> AIM OF THE TASK
Starting at the line that contains "Websites May Be Limiting Search Visibility" in the listing below, write out every line word for word until you have written the line that contains "Underserved Communities".

> RECORDS TO USE
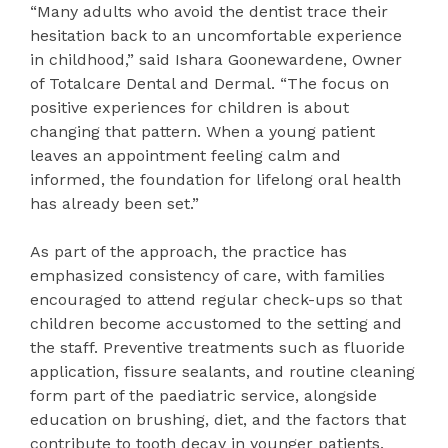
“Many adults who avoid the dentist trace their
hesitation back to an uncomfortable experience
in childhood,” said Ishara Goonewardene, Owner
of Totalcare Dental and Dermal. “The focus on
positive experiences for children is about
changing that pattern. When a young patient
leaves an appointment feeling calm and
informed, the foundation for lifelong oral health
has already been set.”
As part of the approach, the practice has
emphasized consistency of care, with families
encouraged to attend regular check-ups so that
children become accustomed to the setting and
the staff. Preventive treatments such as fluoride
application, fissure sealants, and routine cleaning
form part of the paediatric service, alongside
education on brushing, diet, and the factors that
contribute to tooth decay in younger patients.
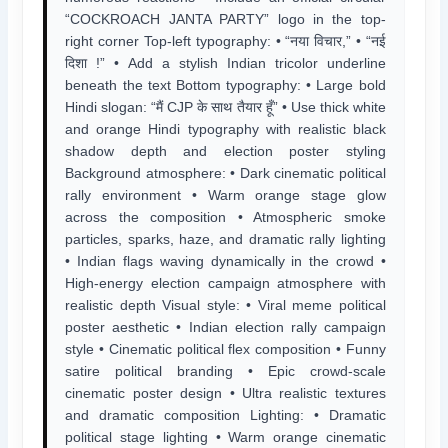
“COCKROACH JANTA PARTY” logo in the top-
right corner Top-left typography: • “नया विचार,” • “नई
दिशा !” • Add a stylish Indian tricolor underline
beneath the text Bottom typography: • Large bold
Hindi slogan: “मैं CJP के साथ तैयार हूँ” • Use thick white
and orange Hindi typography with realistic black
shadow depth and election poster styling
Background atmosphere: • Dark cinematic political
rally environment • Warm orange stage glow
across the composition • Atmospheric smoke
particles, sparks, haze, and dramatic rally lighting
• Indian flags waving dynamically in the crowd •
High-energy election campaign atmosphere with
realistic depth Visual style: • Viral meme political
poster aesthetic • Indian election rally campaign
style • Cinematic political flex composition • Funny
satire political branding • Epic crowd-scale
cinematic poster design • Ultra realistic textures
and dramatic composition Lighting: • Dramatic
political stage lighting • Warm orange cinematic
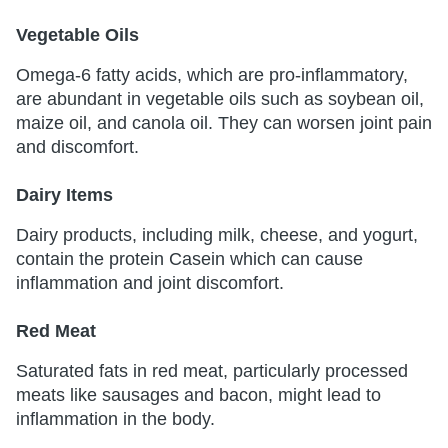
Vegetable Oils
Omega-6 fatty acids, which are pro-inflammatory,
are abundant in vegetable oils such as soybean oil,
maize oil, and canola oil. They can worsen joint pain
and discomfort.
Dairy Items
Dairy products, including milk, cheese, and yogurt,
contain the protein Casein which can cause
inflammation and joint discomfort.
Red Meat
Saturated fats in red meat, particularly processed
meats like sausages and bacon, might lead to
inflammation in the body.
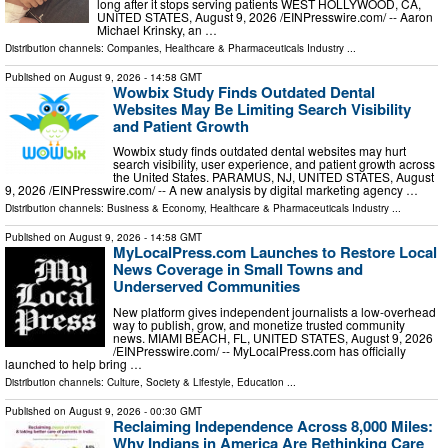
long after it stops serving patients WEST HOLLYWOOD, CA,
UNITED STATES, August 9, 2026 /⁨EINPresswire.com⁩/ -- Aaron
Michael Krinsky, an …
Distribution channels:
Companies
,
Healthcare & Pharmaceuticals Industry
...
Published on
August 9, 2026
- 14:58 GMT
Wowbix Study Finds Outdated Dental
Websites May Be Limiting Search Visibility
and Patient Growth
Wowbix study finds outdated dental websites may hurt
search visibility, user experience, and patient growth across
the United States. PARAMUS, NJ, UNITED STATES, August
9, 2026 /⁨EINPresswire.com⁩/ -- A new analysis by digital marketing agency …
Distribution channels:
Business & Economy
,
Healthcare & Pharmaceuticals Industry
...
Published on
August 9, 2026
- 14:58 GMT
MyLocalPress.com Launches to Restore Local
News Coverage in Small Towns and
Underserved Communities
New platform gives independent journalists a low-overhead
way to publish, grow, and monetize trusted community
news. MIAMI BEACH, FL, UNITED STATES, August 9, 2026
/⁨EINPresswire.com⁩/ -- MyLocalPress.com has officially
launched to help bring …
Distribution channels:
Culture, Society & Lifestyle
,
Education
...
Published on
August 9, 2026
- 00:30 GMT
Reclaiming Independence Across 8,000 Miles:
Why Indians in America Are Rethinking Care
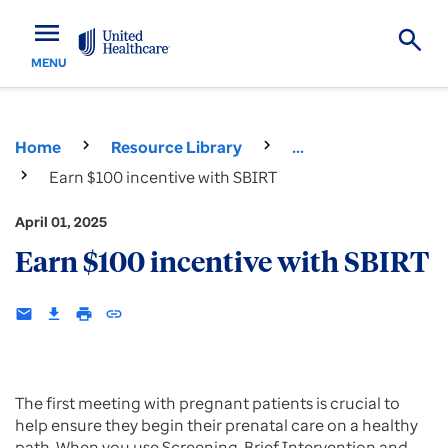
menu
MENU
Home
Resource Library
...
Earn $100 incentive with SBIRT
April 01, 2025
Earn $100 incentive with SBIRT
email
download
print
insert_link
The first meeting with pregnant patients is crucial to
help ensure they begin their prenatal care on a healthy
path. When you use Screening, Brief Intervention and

> WRITTEN ANSWER
Websites May Be Limiting Search Visibility
and Patient Growth
Wowbix study finds outdated dental websites may hurt
search visibility, user experience, and patient growth across
the United States. PARAMUS, NJ, UNITED STATES, August
9, 2026 /⁨EINPresswire.com⁩/ -- A new analysis by digital marketing agency …
Distribution channels:
Business & Economy
,
Healthcare & Pharmaceuticals Industry
...
Published on
August 9, 2026
- 14:58 GMT
MyLocalPress.com Launches to Restore Local
News Coverage in Small Towns and
Underserved Communities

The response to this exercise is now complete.